Strażacy-ochotnicy z Ząbek zdali ten egzamin celująco, stając się lokalnymi bohaterami. Rozmawiał z nimi dziennikarz Radia Kolor, Marcin Kargol.
Różne zawody, jedna misja
Są wśród nas pracownicy magazynów, ale i członkowie zarządów. Kiedy wsiadamy do wozu bojowego, status zawodowy, wiek, płeć czy wykształcenie nie mają znaczenia – mówi nam Dominik Manowski, wiceprezes OSP Ząbki.




Manowski jest specjalistą od projektów w branży mięsnej. I za to dostaje wynagrodzenie od swojego pracodawcy. Służba w ochotniczej straży to w zasadzie drugi etat, za który właściwie nie dostaje pieniędzy. Są jednak inne wartości, które mają znacznie większe znaczenie.
W służbie każdy z nas jest równy – mówi Dominik Manowski, który podkreśla, że do każdego wyjazdu strażacy jadą jako zespół. – Pracujemy zespołowo. Podstawową komórką jest rota, czyli dwie osoby, pomocnik i przodownik. W zastępie są dwie roty i taki składem jedziemy na akcję. Oczywiście są też dowódca i kierowca. Wszyscy opieramy się na zaufaniu i naszych doświadczeniach – zaznacza wiceprezes OSP Ząbki
Niektórzy z ochotników strażackie doświadczenie nabywali od najmłodszych lat. Rafał Turkowski, druh z OSP Ząbki podkreśla, że cała jego rodzina pracowała w Państwowej Straży Pożarnej, dlatego on sam także został strażakiem. Ojciec Turkowskiego był zawodowym strażakiem w Legionowie. – Kiedy byłem dzieckiem, jeździłem z ojcem do Starachowic odbierać nowe wozy bojowe. Praca w straży mnie zaciekawiła i trwam w tym do tej pory – mówi Turkowski.

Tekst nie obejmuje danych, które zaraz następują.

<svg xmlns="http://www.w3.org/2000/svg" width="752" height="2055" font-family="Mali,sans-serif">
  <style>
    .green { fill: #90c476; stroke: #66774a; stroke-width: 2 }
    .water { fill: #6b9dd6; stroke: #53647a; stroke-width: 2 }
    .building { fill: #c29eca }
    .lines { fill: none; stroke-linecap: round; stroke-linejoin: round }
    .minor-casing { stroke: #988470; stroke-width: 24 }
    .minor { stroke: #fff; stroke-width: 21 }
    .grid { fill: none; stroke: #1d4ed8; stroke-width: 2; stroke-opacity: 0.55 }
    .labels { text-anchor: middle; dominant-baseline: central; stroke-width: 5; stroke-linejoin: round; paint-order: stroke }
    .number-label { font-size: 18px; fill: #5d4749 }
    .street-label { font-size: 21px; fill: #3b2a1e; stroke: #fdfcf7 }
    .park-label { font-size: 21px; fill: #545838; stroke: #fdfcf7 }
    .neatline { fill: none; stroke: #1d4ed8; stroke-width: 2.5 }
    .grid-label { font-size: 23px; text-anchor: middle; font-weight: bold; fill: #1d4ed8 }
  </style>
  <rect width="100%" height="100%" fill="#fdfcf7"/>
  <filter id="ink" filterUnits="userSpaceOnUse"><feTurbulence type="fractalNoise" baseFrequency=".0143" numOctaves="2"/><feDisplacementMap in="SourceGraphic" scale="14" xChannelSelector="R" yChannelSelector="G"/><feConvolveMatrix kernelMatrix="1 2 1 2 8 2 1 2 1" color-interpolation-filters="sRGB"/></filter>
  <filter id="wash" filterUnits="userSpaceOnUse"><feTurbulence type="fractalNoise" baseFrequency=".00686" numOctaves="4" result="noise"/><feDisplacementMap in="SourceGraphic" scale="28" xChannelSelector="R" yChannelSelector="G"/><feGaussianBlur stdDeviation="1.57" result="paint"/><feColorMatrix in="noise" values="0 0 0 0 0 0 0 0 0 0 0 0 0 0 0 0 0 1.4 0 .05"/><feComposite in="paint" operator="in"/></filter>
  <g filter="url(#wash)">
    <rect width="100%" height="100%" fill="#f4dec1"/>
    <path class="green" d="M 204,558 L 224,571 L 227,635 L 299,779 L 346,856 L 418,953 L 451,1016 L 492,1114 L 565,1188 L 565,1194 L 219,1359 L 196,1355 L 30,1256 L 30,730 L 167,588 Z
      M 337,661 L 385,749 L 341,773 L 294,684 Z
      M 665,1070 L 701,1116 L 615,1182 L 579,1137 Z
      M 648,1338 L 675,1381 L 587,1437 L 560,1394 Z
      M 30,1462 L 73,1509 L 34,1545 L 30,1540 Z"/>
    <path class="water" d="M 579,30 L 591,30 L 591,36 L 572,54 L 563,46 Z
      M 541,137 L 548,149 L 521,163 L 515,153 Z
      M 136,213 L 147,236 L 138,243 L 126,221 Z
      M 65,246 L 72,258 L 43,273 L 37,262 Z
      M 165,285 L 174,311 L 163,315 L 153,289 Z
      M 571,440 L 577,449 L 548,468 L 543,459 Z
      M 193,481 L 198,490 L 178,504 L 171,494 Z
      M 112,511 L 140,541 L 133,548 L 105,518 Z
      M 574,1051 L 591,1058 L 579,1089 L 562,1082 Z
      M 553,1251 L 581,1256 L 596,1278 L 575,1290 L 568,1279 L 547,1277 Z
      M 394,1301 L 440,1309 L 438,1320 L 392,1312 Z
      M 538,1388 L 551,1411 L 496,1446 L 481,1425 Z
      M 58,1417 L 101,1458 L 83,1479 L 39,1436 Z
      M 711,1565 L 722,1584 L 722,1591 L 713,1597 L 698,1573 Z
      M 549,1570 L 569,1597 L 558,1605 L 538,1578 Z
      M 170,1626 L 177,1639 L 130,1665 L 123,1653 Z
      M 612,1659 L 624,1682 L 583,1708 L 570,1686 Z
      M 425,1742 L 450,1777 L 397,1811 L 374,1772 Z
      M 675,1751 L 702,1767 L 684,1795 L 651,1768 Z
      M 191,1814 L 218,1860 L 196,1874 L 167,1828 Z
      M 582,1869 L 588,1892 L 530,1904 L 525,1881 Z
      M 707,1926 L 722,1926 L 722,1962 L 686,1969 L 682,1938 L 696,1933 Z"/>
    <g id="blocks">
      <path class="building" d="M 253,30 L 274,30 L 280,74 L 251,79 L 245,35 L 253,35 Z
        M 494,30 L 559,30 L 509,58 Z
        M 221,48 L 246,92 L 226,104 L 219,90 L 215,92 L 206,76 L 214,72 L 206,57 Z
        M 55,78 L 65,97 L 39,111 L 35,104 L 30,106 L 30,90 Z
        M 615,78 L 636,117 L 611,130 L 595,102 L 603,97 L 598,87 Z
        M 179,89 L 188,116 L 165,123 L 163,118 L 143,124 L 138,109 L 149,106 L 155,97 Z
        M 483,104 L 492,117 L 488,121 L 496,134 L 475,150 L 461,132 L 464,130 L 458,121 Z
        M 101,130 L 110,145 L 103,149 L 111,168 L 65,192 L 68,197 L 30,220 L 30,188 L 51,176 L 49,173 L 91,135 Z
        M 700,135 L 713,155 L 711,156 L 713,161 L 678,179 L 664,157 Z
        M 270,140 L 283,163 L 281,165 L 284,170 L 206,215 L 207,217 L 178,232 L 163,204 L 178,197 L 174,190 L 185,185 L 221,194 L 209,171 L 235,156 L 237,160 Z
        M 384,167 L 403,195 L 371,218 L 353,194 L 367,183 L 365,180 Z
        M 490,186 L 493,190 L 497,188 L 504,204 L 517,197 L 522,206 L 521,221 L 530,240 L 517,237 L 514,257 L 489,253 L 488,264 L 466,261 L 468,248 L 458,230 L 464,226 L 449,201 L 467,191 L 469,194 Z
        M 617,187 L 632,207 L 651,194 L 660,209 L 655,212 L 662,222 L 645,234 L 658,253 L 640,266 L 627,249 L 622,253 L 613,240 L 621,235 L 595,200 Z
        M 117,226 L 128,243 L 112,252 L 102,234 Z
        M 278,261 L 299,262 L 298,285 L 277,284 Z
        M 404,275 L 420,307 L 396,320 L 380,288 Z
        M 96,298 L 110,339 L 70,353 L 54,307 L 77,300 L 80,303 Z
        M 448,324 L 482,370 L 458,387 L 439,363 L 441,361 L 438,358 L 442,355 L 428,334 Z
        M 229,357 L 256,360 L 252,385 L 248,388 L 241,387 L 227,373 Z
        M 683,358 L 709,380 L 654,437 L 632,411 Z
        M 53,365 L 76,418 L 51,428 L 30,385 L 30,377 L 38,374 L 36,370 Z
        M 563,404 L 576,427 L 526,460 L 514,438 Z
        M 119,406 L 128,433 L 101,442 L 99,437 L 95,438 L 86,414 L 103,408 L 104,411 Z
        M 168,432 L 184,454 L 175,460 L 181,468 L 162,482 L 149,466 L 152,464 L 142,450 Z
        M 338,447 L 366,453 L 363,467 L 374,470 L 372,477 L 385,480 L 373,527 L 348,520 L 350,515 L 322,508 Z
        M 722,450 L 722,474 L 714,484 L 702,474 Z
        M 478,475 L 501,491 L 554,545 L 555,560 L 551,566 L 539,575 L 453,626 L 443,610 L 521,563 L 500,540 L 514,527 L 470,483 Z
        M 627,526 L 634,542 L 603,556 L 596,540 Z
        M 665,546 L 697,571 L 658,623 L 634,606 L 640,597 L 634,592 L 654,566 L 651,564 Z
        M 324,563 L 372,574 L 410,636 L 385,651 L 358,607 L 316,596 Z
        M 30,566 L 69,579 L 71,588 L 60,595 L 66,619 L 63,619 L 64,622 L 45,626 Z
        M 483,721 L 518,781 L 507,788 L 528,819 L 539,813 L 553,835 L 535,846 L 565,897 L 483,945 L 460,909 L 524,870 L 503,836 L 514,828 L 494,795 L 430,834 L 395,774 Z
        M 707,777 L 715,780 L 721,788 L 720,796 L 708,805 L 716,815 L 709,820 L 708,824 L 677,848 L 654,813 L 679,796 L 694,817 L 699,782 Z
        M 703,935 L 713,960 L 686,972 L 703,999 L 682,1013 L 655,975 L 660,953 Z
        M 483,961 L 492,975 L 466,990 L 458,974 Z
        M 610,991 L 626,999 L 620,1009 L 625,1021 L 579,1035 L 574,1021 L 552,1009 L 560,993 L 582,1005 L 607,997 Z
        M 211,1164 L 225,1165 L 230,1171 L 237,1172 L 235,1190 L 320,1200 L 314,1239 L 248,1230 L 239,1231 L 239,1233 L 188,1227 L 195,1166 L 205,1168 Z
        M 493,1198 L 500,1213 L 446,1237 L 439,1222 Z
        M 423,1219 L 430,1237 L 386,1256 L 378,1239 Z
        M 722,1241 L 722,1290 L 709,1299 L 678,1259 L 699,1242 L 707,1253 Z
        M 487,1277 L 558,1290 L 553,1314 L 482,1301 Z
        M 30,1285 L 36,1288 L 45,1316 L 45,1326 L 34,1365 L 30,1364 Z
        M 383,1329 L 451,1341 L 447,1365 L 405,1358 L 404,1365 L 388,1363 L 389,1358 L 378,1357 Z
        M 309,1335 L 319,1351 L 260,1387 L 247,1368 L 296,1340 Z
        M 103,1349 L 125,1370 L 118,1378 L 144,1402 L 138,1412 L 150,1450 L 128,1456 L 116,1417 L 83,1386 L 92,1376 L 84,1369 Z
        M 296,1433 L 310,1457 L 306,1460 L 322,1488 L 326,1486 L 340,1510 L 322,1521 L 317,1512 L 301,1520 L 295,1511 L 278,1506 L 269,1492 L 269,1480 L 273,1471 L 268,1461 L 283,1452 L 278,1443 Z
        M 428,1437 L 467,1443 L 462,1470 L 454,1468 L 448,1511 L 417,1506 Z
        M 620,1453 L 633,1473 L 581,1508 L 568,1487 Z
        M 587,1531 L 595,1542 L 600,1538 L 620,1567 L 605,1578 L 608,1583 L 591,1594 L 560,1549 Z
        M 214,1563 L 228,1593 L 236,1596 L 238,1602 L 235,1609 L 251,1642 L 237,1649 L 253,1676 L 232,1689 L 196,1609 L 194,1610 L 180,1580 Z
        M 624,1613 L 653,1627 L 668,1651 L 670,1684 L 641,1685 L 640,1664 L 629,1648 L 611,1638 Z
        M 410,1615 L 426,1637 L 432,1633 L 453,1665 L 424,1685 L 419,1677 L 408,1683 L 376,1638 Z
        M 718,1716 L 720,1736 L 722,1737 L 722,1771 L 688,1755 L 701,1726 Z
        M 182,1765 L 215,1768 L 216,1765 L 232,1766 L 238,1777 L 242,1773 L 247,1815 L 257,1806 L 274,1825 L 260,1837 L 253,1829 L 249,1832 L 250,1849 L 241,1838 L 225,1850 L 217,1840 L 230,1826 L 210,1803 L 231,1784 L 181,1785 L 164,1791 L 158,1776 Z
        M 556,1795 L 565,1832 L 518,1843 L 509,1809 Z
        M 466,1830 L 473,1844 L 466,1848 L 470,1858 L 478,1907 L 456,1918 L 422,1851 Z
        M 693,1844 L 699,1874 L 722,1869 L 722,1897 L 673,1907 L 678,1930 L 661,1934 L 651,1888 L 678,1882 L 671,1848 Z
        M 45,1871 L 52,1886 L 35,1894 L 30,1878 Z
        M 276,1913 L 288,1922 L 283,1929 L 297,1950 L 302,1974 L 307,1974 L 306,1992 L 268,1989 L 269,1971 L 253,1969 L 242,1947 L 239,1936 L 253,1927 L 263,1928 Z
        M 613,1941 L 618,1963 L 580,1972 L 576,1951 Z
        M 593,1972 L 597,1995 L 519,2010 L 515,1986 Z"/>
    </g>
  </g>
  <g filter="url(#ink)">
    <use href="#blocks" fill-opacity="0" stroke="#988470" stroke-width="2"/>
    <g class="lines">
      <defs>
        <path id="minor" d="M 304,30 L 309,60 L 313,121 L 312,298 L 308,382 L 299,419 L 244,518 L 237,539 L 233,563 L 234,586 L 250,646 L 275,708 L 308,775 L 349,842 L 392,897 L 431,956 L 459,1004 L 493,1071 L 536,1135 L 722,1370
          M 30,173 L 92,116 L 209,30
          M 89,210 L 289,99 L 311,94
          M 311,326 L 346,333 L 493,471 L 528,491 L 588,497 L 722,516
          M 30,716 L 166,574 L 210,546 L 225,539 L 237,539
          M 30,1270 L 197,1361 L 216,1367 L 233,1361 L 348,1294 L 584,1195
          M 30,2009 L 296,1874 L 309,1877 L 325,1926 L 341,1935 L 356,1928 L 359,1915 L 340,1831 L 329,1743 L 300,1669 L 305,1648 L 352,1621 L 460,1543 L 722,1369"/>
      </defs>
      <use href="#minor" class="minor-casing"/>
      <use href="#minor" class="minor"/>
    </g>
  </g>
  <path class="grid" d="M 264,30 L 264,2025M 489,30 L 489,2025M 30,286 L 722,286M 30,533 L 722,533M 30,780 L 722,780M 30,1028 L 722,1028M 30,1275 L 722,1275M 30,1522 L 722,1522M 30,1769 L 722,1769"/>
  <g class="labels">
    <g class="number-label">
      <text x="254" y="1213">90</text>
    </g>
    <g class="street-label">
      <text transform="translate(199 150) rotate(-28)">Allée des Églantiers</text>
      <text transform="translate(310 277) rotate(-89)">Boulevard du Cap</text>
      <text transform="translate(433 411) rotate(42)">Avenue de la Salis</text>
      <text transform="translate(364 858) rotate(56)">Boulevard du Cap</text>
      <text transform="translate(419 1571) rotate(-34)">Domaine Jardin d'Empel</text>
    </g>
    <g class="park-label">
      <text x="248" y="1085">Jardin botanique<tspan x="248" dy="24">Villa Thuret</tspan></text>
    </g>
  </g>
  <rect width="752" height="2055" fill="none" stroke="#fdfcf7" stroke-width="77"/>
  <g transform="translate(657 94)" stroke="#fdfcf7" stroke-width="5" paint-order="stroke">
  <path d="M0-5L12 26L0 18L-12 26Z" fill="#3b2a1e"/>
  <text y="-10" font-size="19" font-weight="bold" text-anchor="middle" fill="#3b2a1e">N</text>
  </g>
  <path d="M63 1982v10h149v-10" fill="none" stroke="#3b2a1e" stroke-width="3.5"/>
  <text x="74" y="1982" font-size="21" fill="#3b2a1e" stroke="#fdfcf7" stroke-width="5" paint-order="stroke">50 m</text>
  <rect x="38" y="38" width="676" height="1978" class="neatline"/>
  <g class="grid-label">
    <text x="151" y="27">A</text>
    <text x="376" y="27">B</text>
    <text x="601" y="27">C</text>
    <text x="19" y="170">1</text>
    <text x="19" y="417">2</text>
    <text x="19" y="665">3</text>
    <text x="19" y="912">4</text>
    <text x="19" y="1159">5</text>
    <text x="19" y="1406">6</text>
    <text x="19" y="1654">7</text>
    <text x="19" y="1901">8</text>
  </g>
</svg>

Zwraca też uwagę na to, że przez lata zadania straży pożarnej zmieniły się znacznie. Kiedyś strażacy głównie gasili pożary, dziś są często jako pierwsi na miejscu wypadków samochodowych, ale też – klasycznie – zdejmują też koty z drzewa. Wszystko to jest znacznie ułatwione przez coraz nowocześniejszy sprzęt – zwraca uwagę Turkowski.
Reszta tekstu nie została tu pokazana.